Asked by a pool reporter at the start of a meeting with U.S. Secretary of State John Kerry in Davos if he thought there was an Iranian link to their disappearance, Abadi said:
“I don’t know about that. I doubt it very much. We don’t know if they have been kidnapped … They just went missing.”
Iraqi intelligence and U.S. government sources said on Tuesday the three U.S. citizens were kidnapped and were being held by an Iranian-backed Shi’ite militia.
Unknown gunmen seized the three on Friday from a private residence in the southeastern Dora district of Baghdad, Iraqi officials say. They are the first Americans to be abducted in Iraq since the withdrawal of U.S. troops in 2011.
The U.S. sources said Washington had no reason to believe Tehran was involved in the kidnapping and did not believe the trio were being held in Iran, which borders Iraq.
Some analysts believe the kidnappings were meant to embarrass and weaken Abadi, who is trying to balance Iraq’s relations with rival powers Iran and the United States.
“The militias are resentful of the success of the army in Ramadi which was achieved with the support of the U.S.-led coalition and without their involvement,” Baghdad-based analyst Hisham al-Hashemi, who advises the government, said .
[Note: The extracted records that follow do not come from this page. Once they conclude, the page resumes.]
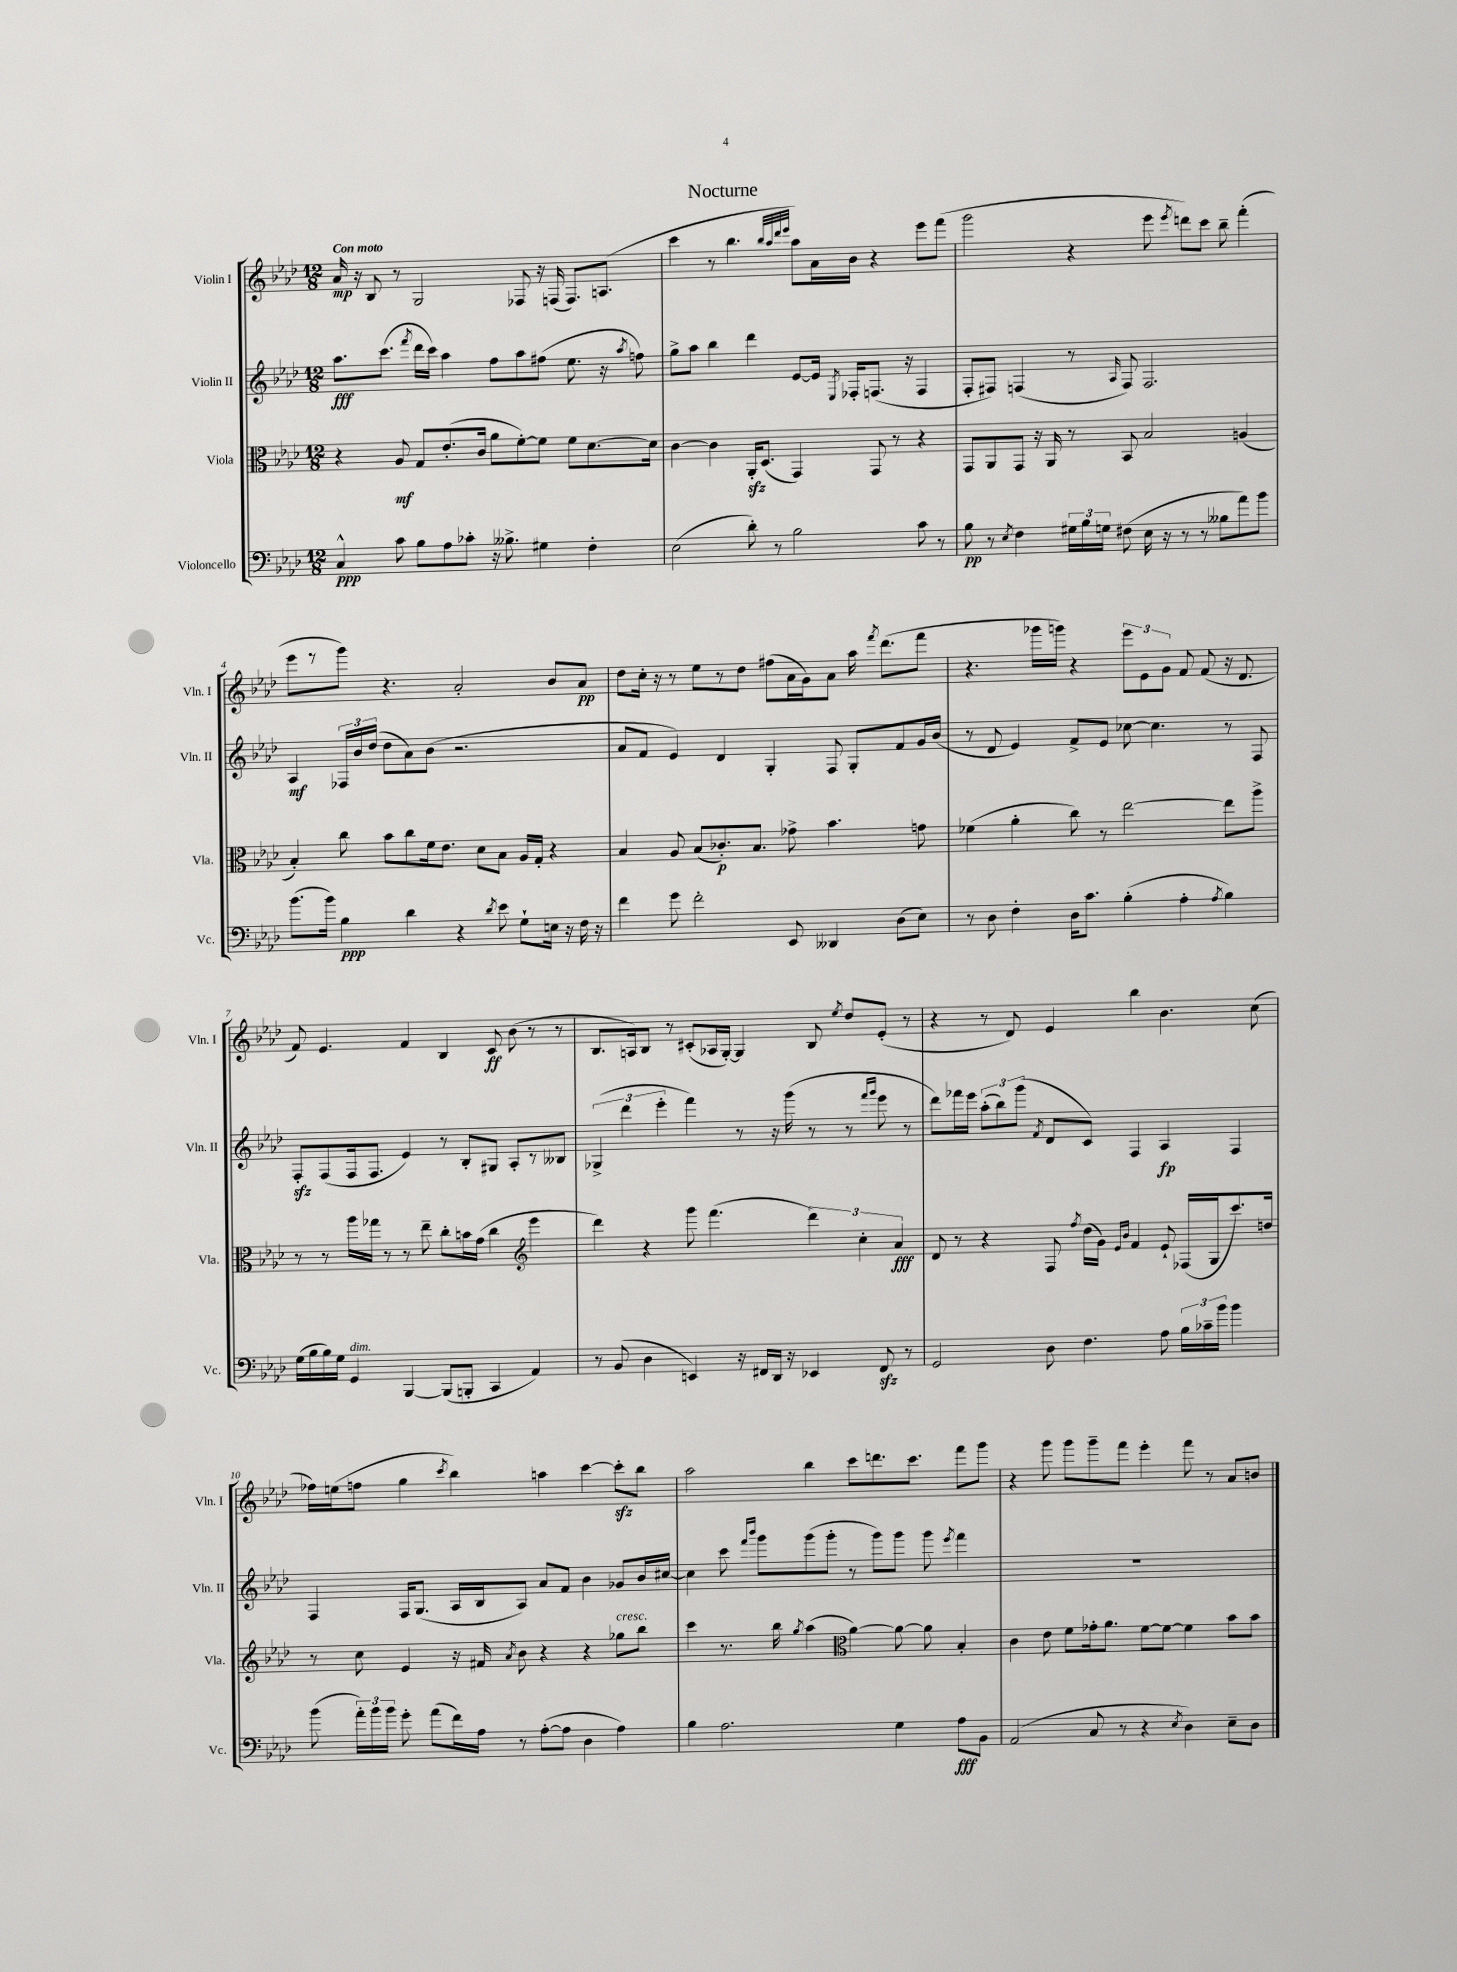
\header { title = "Nocturne" }
<<
\new StaffGroup <<
\new Staff = "s0" \with { instrumentName = "Violin I" shortInstrumentName = "Vln. I" } {
    \clef treble \key aes \major \numericTimeSignature \time 12/8 \tempo "Con moto"
    \autoBeamOff aes'16\mp r16 bes8 r8 g2 fes8 r16 f16( f8.[) a8.]( |
    c'''4 r8 bes''4. \grace { bes''32[ aes''32 des'''32 ees'''32] } aes''8[) aes'16 bes'16] r4 ees'''8[ f'''8]( |
    g'''2 r4 ees'''8 \acciaccatura { ees'''8 } d'''8[) c'''8] bes''8-- f'''4-.( |
    ees'''8[ r8 g'''8]) r4. aes'2-. bes'8[ aes'8]\pp |
    des''8[ c''16]-. r16 r8 ees''8[ r8 des''8] fis''8[( aes'16 g'16) aes'8] aes''16 \acciaccatura { f'''8 } des'''8.[( f'''8] |
    r4. ges'''16[ g'''16]) r4 \tuplet 3/2 { ees'''8[ ees'8 g'8] } f'8 f'8( r16 des'8. |
    f'8) ees'4. f'4 bes4 c'8\ff bes'8( r8 r8 |
    bes8.[ a16) bes8] r8 cis'8[-.( aes16 g16]~-.) g4 bes8 \acciaccatura { ees''8 } des''8[ ees'8]-.( r8 |
    r4 r8 des'8) ees'4 bes''4 bes'4. c''8( |
    fes''16[) e''16( f''8] g''4 \acciaccatura { c'''8 } bes''4) a''4 c'''4~ c'''8[-.\sfz bes''8] |
    aes''2 bes''4 c'''8[ d'''8. c'''8.] f'''8[ g'''8] |
    r4 g'''8 g'''8[ g'''8-- f'''8] ees'''4-. f'''8 r8 aes'8[ b'8] \bar "|." |
}
\new Staff = "s1" \with { instrumentName = "Violin II" shortInstrumentName = "Vln. II" } {
    \clef treble \key aes \major \numericTimeSignature \time 12/8
    \autoBeamOff aes''8.[\fff c'''8.]( \acciaccatura { f'''8 } des'''16[ c'''16]) aes''4 f''8[ aes''8 fis''8]( ees''8. r16 \acciaccatura { aes''8 } f''8) |
    g''8[-> aes''8] bes''4 des'''4 ees'8[~ ees'16] \acciaccatura { ees8 } fes16[-. f8.]( r16 f4 |
    f8[-. fis8]) f4( r8 \grace { aes16 } f8) f2. |
    aes4\mf \tuplet 3/2 { fes16[ bes'16 des''16]( } des''8[ aes'8) bes'8]( r2. |
    aes'8[ f'8] ees'4) des'4 g4-. f8 g8[-. f'8 g'16 bes'16]( |
    r8 des'8 ees'4) f'8[-> ees'8] ces''8~ ces''4. r8 f8 |
    f8[-.\sfz f8( f16 f8.] ees'4) r8 bes8[-. gis8] aes8[-. r8 beses8] |
    \tuplet 3/2 { ges4->( des'''4 ees'''4-. } f'''4) r8 r16 g'''16( r8 r8 \grace { f'''16[ g'''16] } ees'''8 r8 |
    des'''8[) fes'''16 ees'''16] \tuplet 3/2 { aes''8[-.( bes''8) g'''8]( } \acciaccatura { f'8 } des'8[ c'8]) f4 aes4\fp f4 |
    f4 f16[ g8.]( aes16[ bes16 aes8]) aes'8[ f'8] bes'4 ges'8[ bes'16 cis''16]~ |
    cis''4 c'''8 \grace { f'''16[ bes'''16] } g'''8[ g'''8( g'''8]-. r8 g'''8[) g'''8] g'''8 \acciaccatura { ees'''8 } f'''4 |
    R1. \bar "|." |
}
\new Staff = "s2" \with { instrumentName = "Viola" shortInstrumentName = "Vla." } {
    \clef alto \key aes \major \numericTimeSignature \time 12/8
    \autoBeamOff r4 aes8\mf g8[ ees'8.-.( c'16] aes'8[ f'8~-.) f'8] f'8[ des'8.~ des'16] |
    c'4~ c'4 aes,16[-.\sfz des8.]( g,4) g,8 r8 r4 |
    g,8[ aes,8 g,8] r16 aes,16 r8 bes,8 bes2 a4( |
    bes4-.) c''8 bes'8[ c''8 f'16 ees'8.] des'8[ bes8] aes16[ g16]-. r4 |
    bes4 aes8 bes8[( ces'8.-.\p) bes8.] ges'8-> bes'4. g'8 |
    fes'4( aes'4-. c''8) r8 ees''2~ ees''8[ aes''8]-> |
    r8 r8 aes''16[ ges''16] r8 r8 ees''8-- c''8[-. b'16 g'16]( c''4 \clef treble ees'''4 |
    des'''4) r4 g'''8 f'''4.( \tuplet 3/2 { des'''4) c''4-. aes'4\fff } |
    des'8 r8 r4 f8 \acciaccatura { f''8 } des''16[( g'16]) \grace { ees'16[ bes'16] } f'4 ees'8-! fes16[( g16 c'''8.) d''16] |
    r8 c''8 ees'4 r16 fis'16 \acciaccatura { aes'8 } bes'8 r4 r4 ges''8[^\markup { \italic "cresc." } bes''8] |
    c'''4 r8. bes''16 \acciaccatura { g''8 } aes''4( \clef alto aes'4~) aes'8~ aes'8 bes4-. |
    c'4 ees'8 f'8[ ges'16-. aes'8.] f'8[~ f'8]~ f'4 bes'8[ bes'8] \bar "|." |
}
\new Staff = "s3" \with { instrumentName = "Violoncello" shortInstrumentName = "Vc." } {
    \clef bass \key aes \major \numericTimeSignature \time 12/8
    \autoBeamOff c4-^\ppp c'8 bes8[ aes8 ces'8]-. r16 beses8.-> gis4 f4-. |
    ees2( des'8-.) r8 bes2 c'8 r8 |
    bes8\pp r8 \acciaccatura { ees8 } f4 \tuplet 3/2 { gis16[ bes16 g16] } fis8( ees16 r16 r8 r8 beses8[ aes'8) bes'8] |
    bes'8.[( bes'16]) bes4\ppp des'4 r4 \acciaccatura { des'8 } ees'8 g8[-! e16] r16 f16 r16 |
    f'4 g'8 f'2-. ees,8 deses,4 des8[( ees8]) |
    r8 des8 f4-. des16[ c'8.] bes4-.( aes4-. \acciaccatura { aes8 } bes4) |
    g16[( bes16 bes16) g16] g,4^\markup { \italic "dim." } bes,,4~ bes,,8[( b,,8]-. c,4 aes,4) |
    r8 bes,8( des4 e,4) r16 fis,16[ des,16] r16 ees,4 fis,8\sfz r8 |
    g,2 des8 f4. aes8 \tuplet 3/2 { bes16[ ces'16-- bes'16] } bes'4 |
    bes'8( \tuplet 3/2 { aes'16[-.) bes'16 bes'16] } g'8-. aes'8[( f'16) aes16] r8 aes8[~-.( aes8] des4 aes4) |
    bes4 aes2. g4 aes8[\fff bes,8] |
    aes,2( c8 r8 r4 \acciaccatura { ees8 } des4) ees8[-- des8] \bar "|." |
}
>>
>>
Shi’ite militias were kept out of the battle against Islamic State in Ramadi for fear of aggravating sectarian tensions among the Sunni population in the western city.
Baghdad touted the military’s advance there last month, with backing from coalition airstrikes, as evidence of a resurgent army after it collapsed in 2014.
Hostility between Tehran and Washington has eased with the lifting of crippling economic sanctions against Iran in return for compliance with a deal to curb its nuclear ambitions and a prisoner swap.
The three men are employed by a small company that is doing work for General Dynamics Corp GD.N, under a larger contract with the U.S. Army, according to a source familiar with the matter.
Kerry did not comment on the missing men.
On Sunday, the U.S. State Department said it was working with Iraqi authorities to locate the three, without confirming they had been kidnapped. On Tuesday, U.S. State Department spokesman John Kirby said “the picture is becoming a little bit more clear in terms of what might have happened,” but provided no details.